村上朝子・フリーランスライター|2022年9月20日7:00AM

 東京都の公立中学校3年生約8万人を対象に11月に実施予定の英語のスピーキングテスト(5月27日号既報)について導入見直しを求める会が9月10日に江戸川区で学習会を開催。現場の教諭や保護者から懸念の声が相次いだ。

9月10日、学習会でスピーキングテストの問題点を説明する久保野雅史さん(正面奥)。(撮影/村上朝子)

 スピーキングテストは東京都教育委員会の事業だが、運営はすべて㈱ベネッセコーポレーションに委託され、採点の仕方など詳細は明らかにされていない。テスト結果は調査書(内申書)に記載され、都立高校の入試に活用される。英語教育の専門家や教諭などを中心に反対の声が強いが、都教委は見直しをせず、今月6日が申し込みの締め切りだった。

「都立高校入試へのスピーキングテスト導入の見直しを求める会」の柏村みね子さんは元中学校教諭で江戸川区在住。区の住民や議員にもこの問題を知ってもらいたいと学習会を企画した。都議と区議11人を含む55人が参加した。

 まず、英語教育学が専門の久保野雅史・神奈川大学教授がテストの配点の不公平さや不受験者扱いの不公平さ、民間業者に丸投げする問題点などについて説明した。強調したのが進路決定に混乱をきたす可能性だ。志望校の決定は通常12月までに行なうが、同テストの結果が届くのが1月中旬なので、そこから志望校の変更を迫られる生徒が出てくるかもしれないと指摘した。
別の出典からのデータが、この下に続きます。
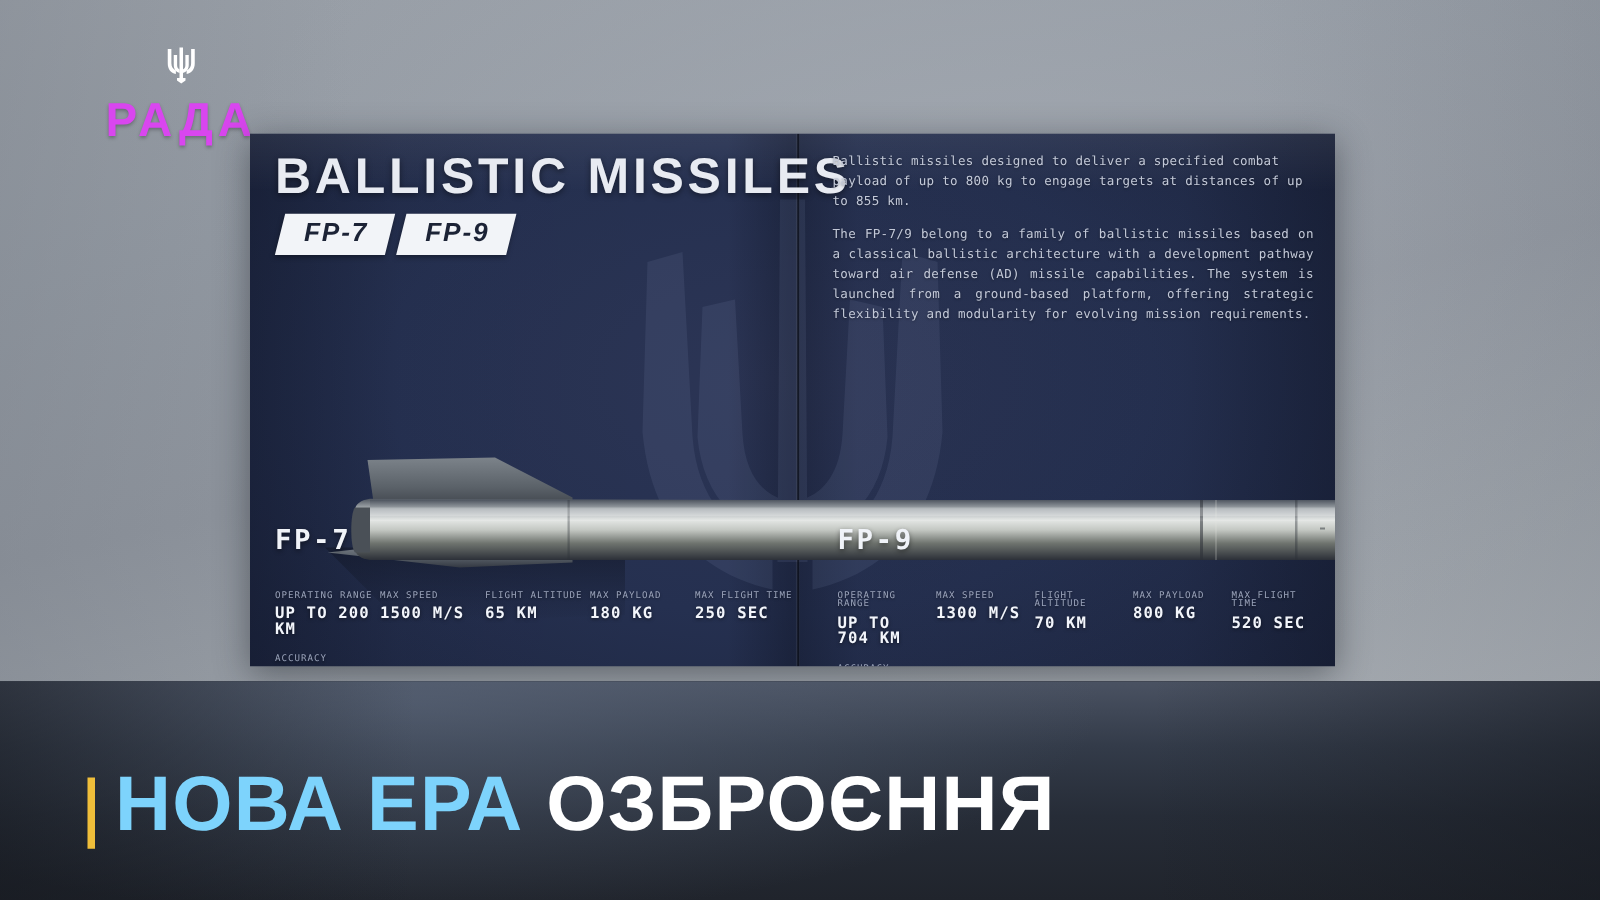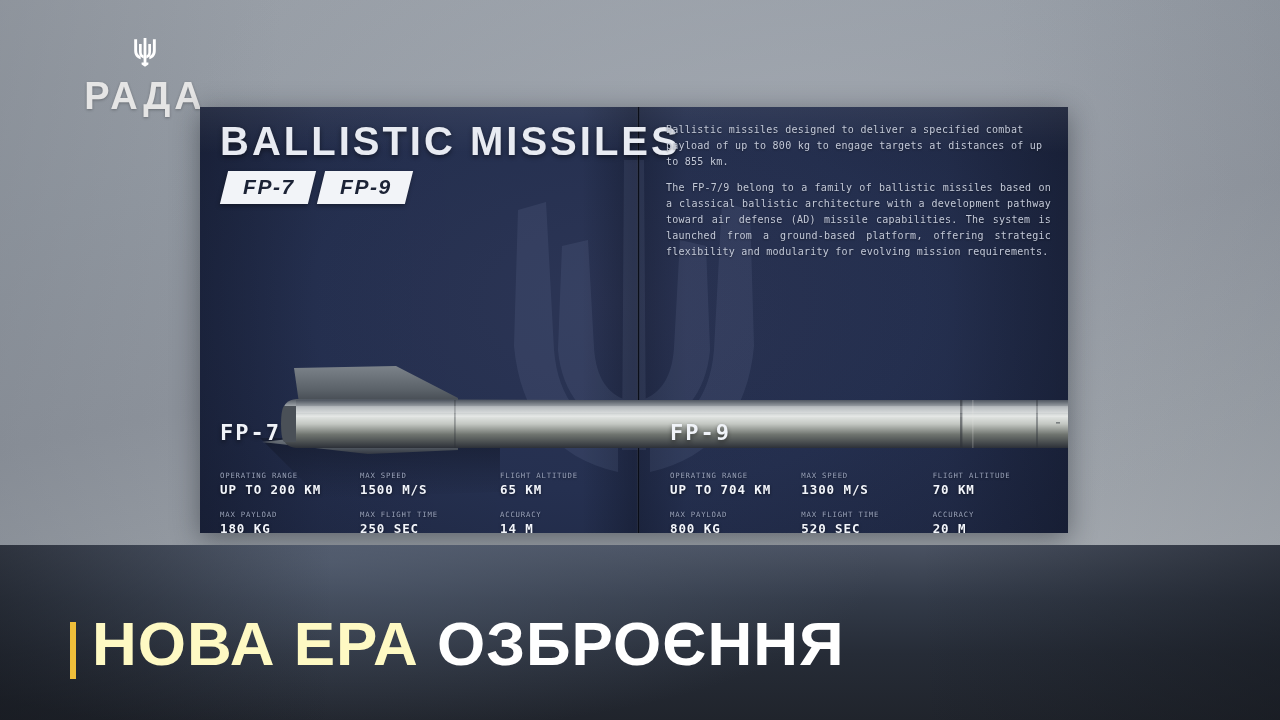"РАДА" .logo-word { color: #e5e5e5 -> #d946ef }
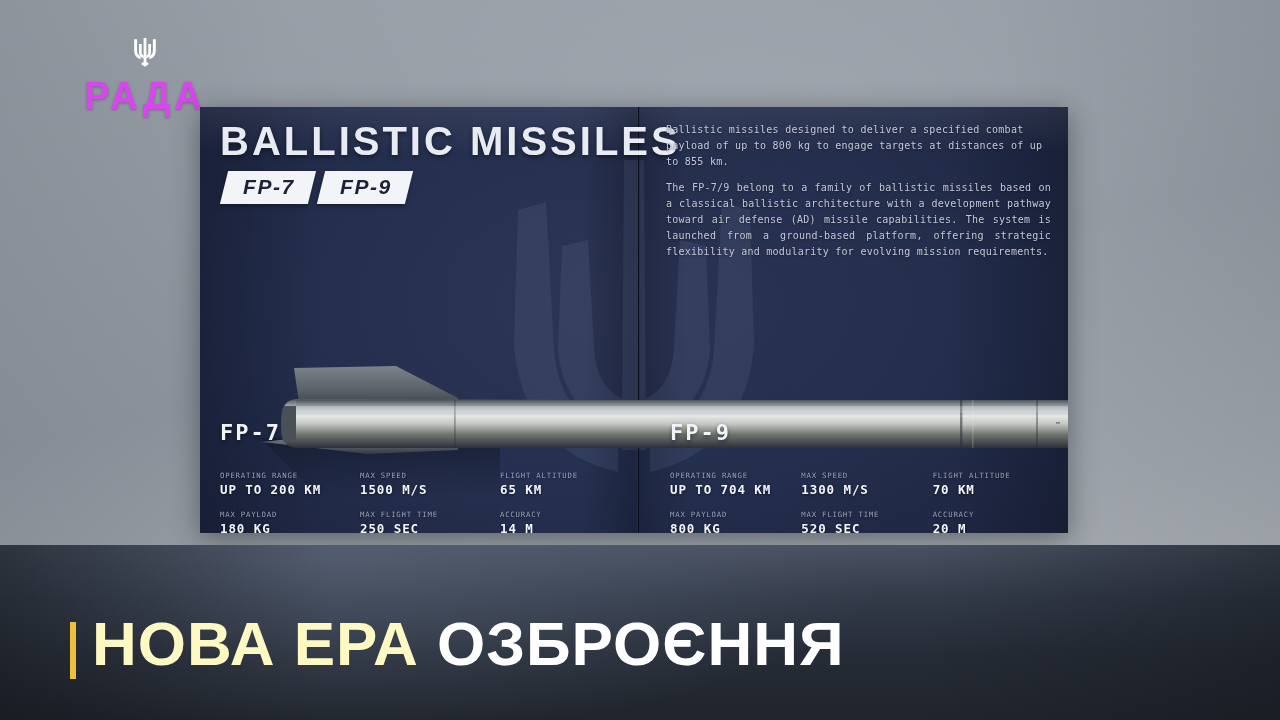"OPERATING RANGE" .spec-grid { grid-template-columns: repeat(3, 1fr) -> repeat(5, 1fr) }
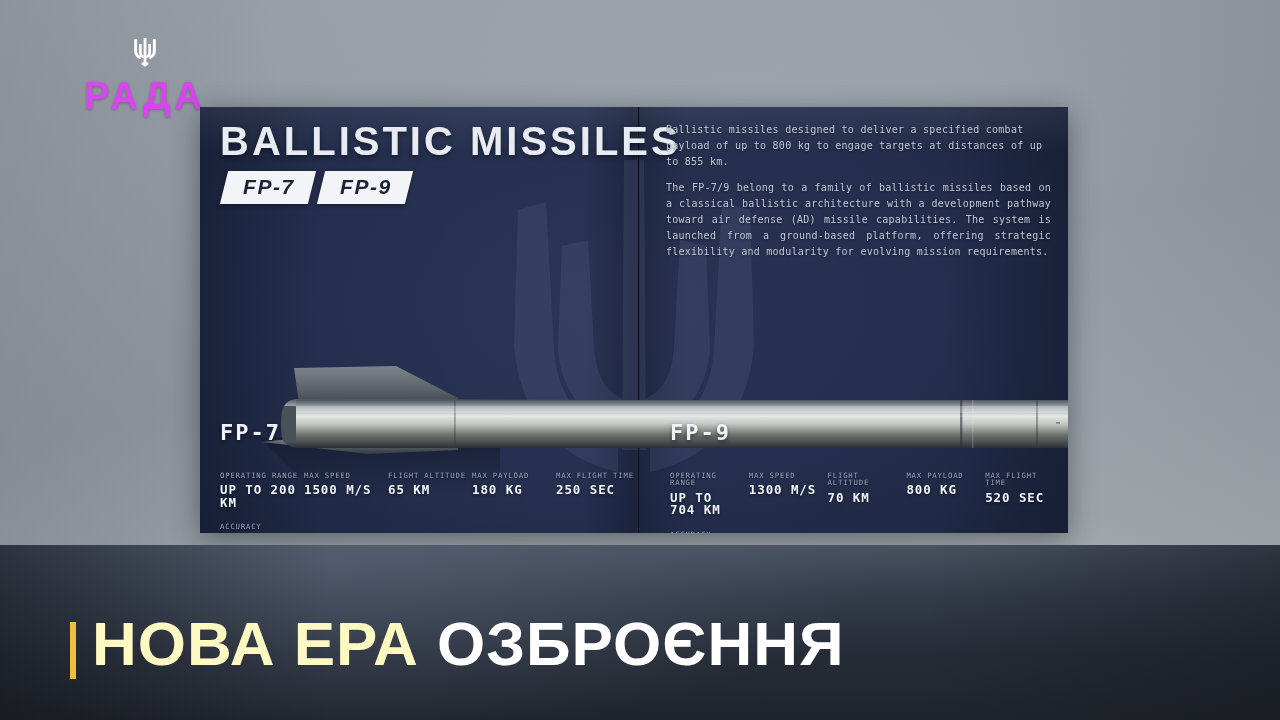"НОВА ЕРА" .ltb-accent { color: #fef9c3 -> #7dd3fc }
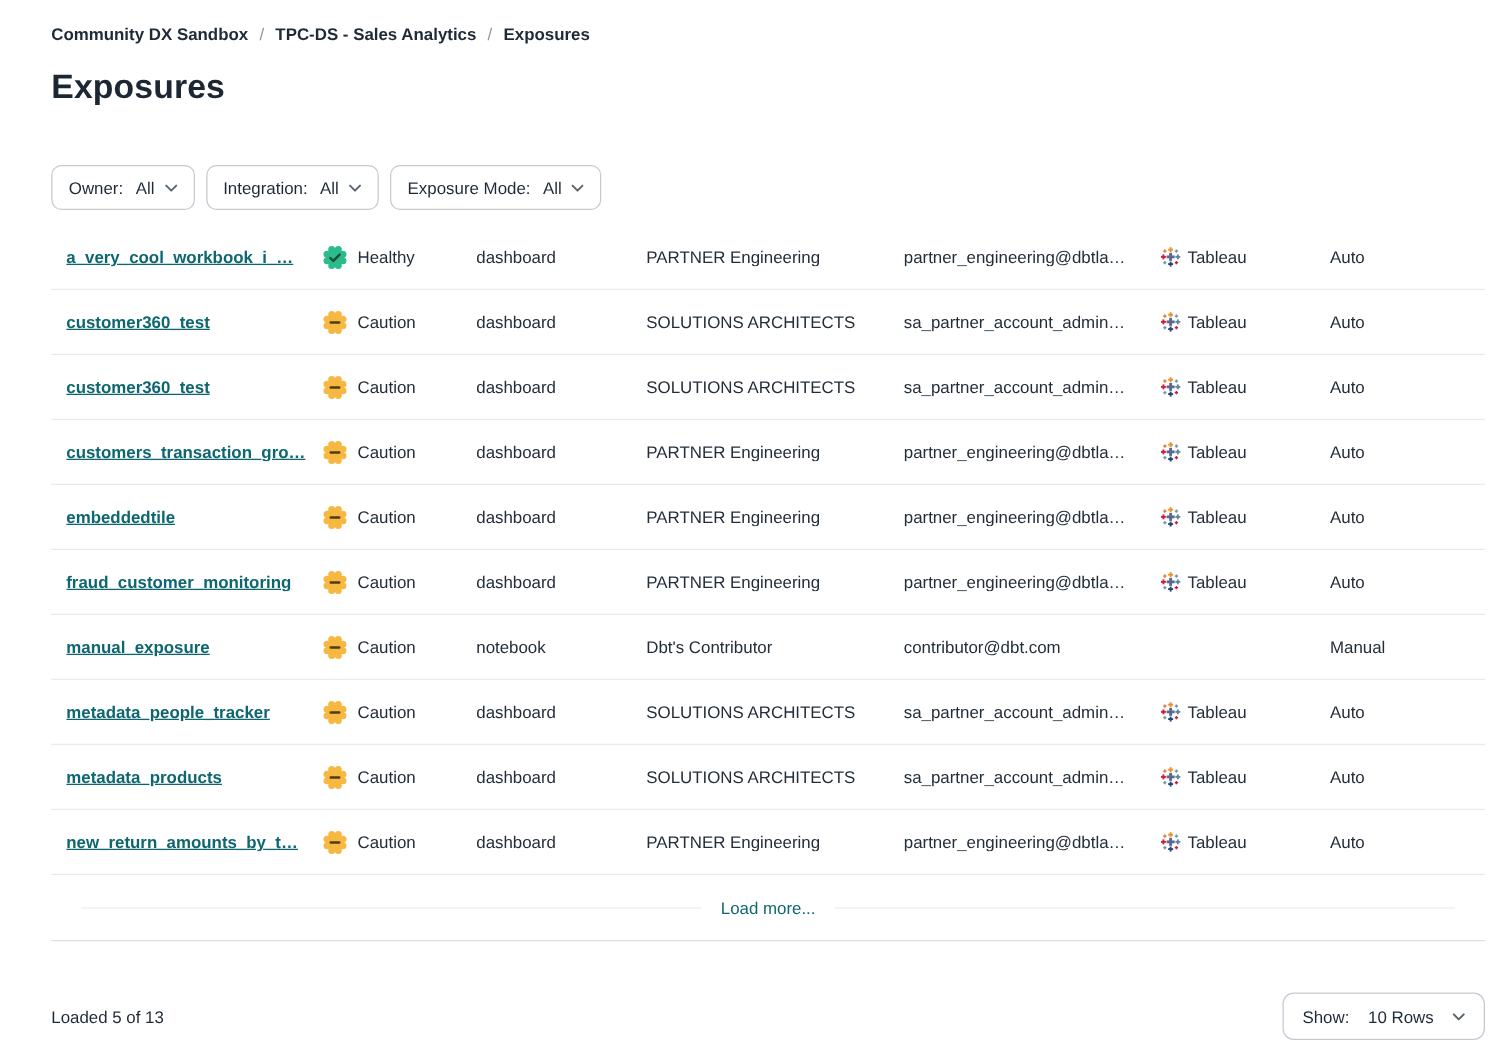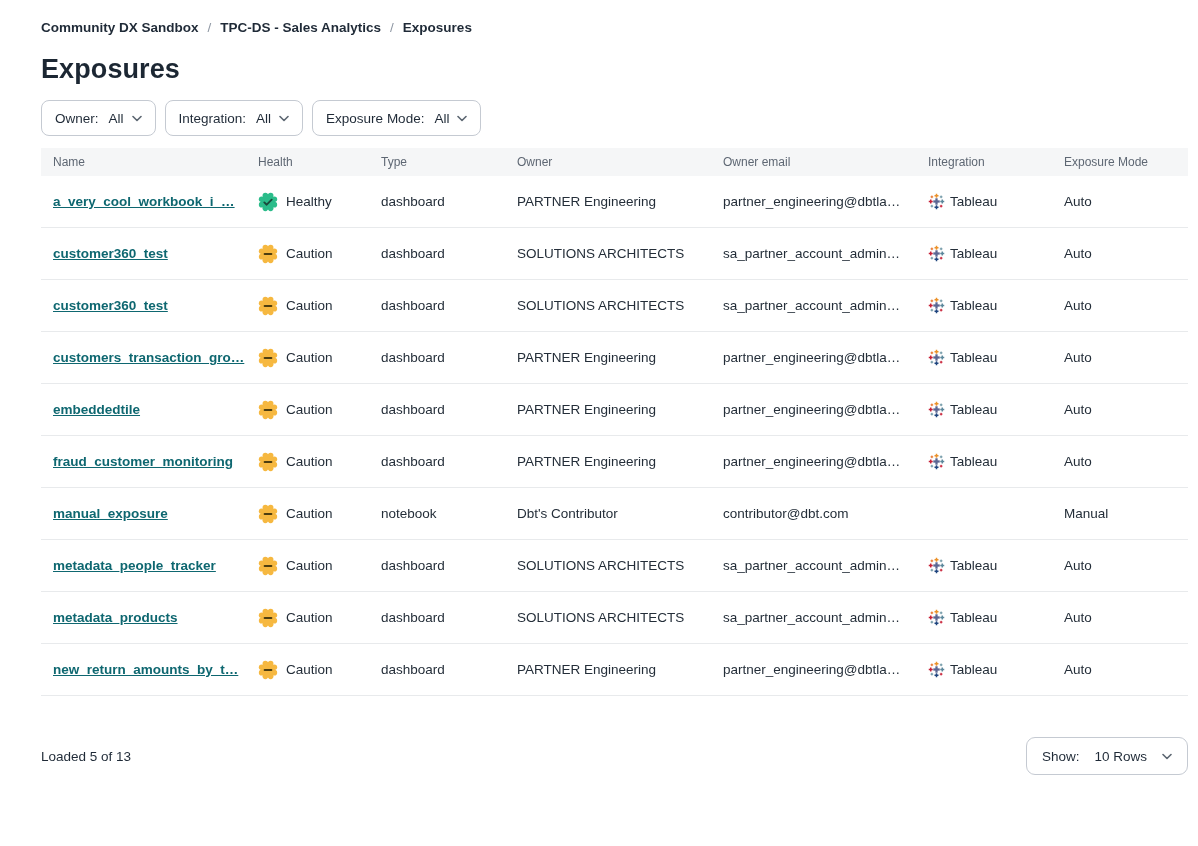"Owner:" .filter-btn { margin-top: none -> 32px }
 中学3年生の担任の教諭は「先日1回目の三者面談を終えましたが、こんなに不安な気持ちで進路指導をするのは初めてでした」と苦悩を語った。また、中学3年生の娘がいる女性は「(受験)登録をしないと0点になると言われ、渋々登録しました。するとすぐベネッセからダイレクトメールがきたのです」と話した。スピーキングテストの登録情報は適正に管理されることになっているが、情報漏洩や、異なる目的に利用されるのではないかとの懸念は強い。